É a minha primeira vez na maior feira de livros do mundo, em Frankfurt, e apenas eu parecia estar surpresa com o espaço brasileiro no evento.
Colegas do mercado editorial, veteranos no encontro, tiveram mais edições para processar os estágios de sentimentos em relação à representação internacional do Brasil: contrariedade, indignação, constrangimento, tristeza. Agora expressavam um conformismo silencioso. “Todo ano é assim.”
Eu ainda sustentava o choque. Diferente de uma Bienal do Livro, orientada a um público geral, a feira na Alemanha tem relevância por ser o ponto de encontro de profissionais do setor, onde a negociação de direitos de livros acontece. Em 2024, recebeu cerca de 115 mil profissionais de 153 países e, além do Brasil, 60 países montaram estandes agrupando editoras.

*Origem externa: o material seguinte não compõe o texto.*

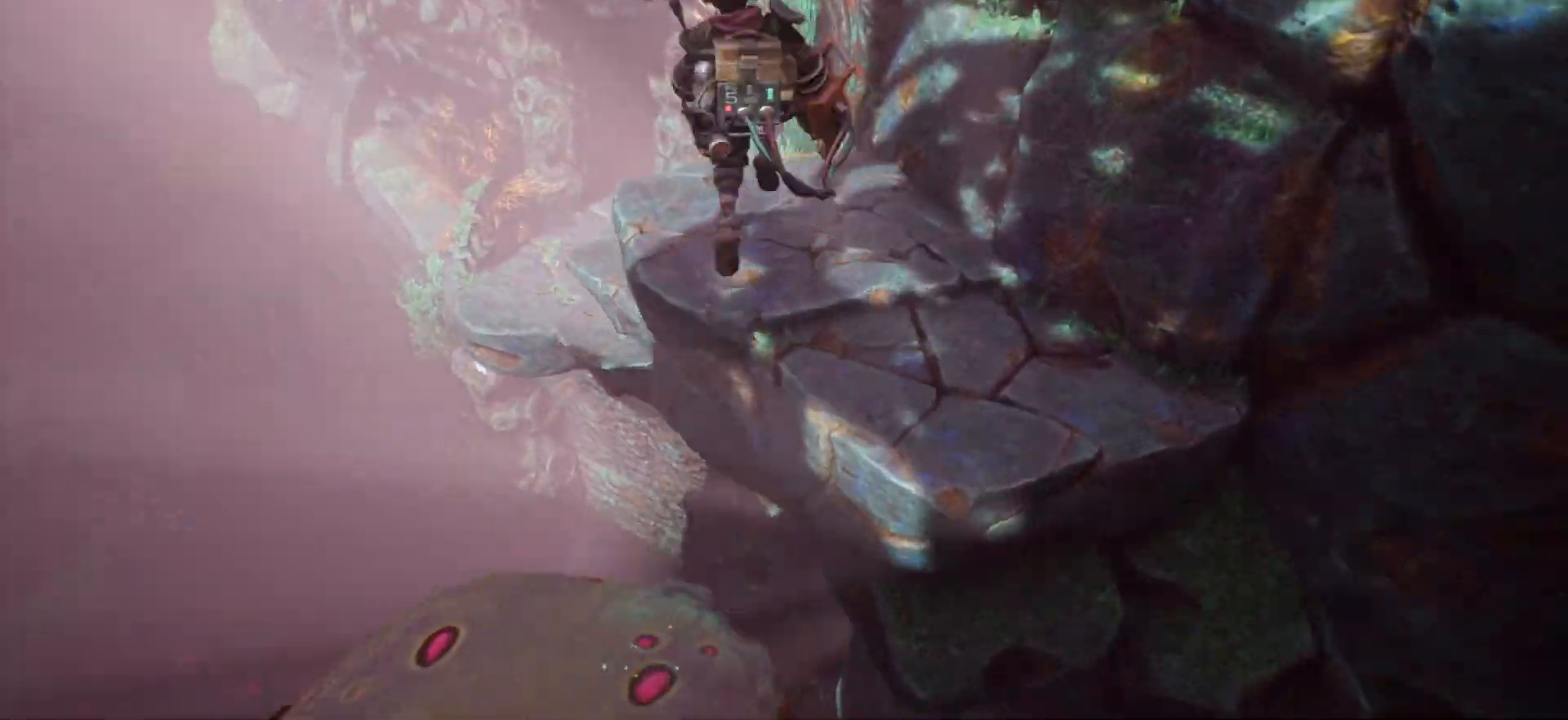
{"keys": ["shift_l", "w"], "events": []}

Frankfurt funciona como um termômetro para o mercado editorial, não muito diferente de como uma Bolsa de Valores indica movimentos do mercado financeiro.
Meu desconforto com o estande brasileiro residia na ausência de um posicionamento de marca que representasse o nosso mercado. A presença brasileira apresentava uma inconsistência de identidade visual, com escolha de tipografias genéricas, paleta de cores apagada, iconografia simplória e escassez de materiais de apoio.

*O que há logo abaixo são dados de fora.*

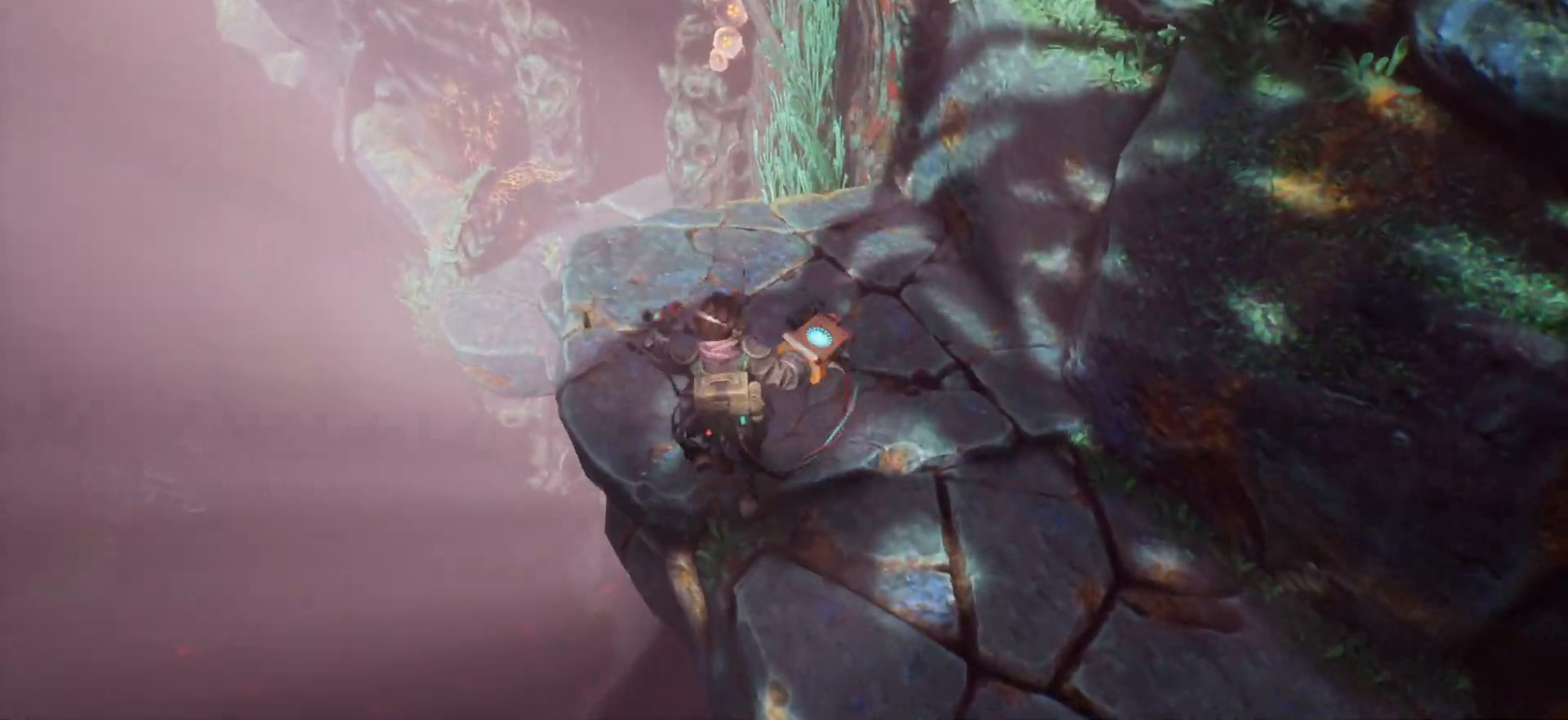
{"keys": ["shift_l", "w"], "events": []}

Enquanto outros países ostentavam belos catálogos impressos e exibiam com orgulho uma curadoria de obras diversas e premiadas, o estande brasileiro tinha um QR code impresso na fachada (linkando para PDFs dos catálogos) e exemplares impressos da revista Drummond, cuja presença achei inexplicável.

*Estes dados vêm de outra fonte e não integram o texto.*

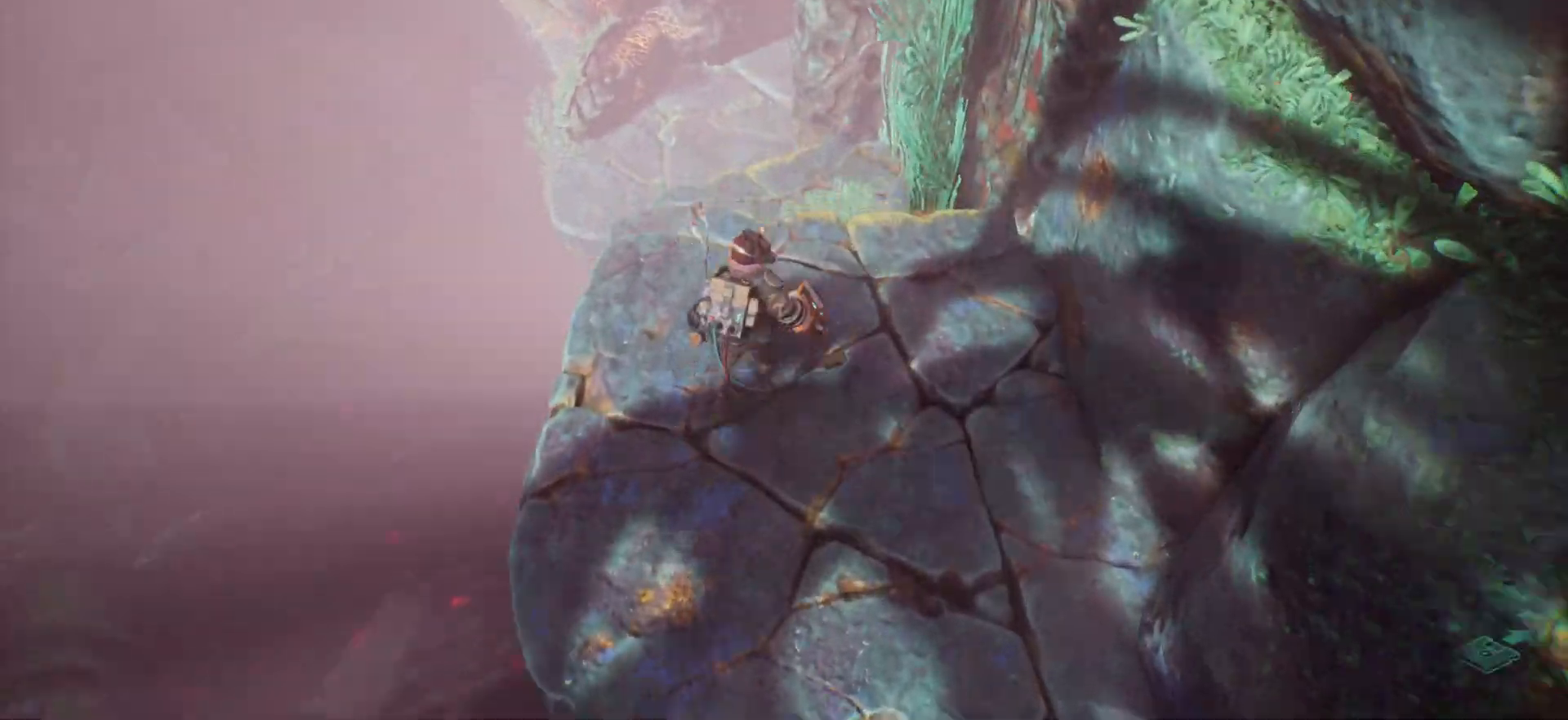
{"keys": ["shift_l", "w"], "events": []}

Sobretudo, constatei a falta de uma agenda, seja de programação ou de narrativa coesa do país e da instituição Brazilian Publishers, responsável pela presença brasileira em Frankfurt. Que história estava sendo contada sobre a literatura brasileira?
Vi países menos representativos, com menos espaço e recursos, conseguindo trazer uma narrativa com mais convicção e consistência. Apenas para ficar em alguns exemplos: havia a Estônia com um mural de imagens destacando suas autoras contemporâneas, Letônia e seu manifesto da introversão (“a literatura é o mundo perfeito para introvertidos”) e Taiwan, que estampou um mapa ricamente ilustrado de sua pequena ilha.
Assim como o posicionamento de uma marca deve refletir a estratégia de negócios, esses contrastes me fizeram suspeitar que o tímido estande brasileiro não era apenas um desleixo de comunicação, mas a ponta do iceberg de uma longa cadeia de negligência e de oportunidades perdidas.
O conjunto da obra expunha o Brasil como figurante e revelava um descuido com uma narrativa de marca que não fazia jus nem ao vibrante design brasileiro nem à riqueza da nossa literatura.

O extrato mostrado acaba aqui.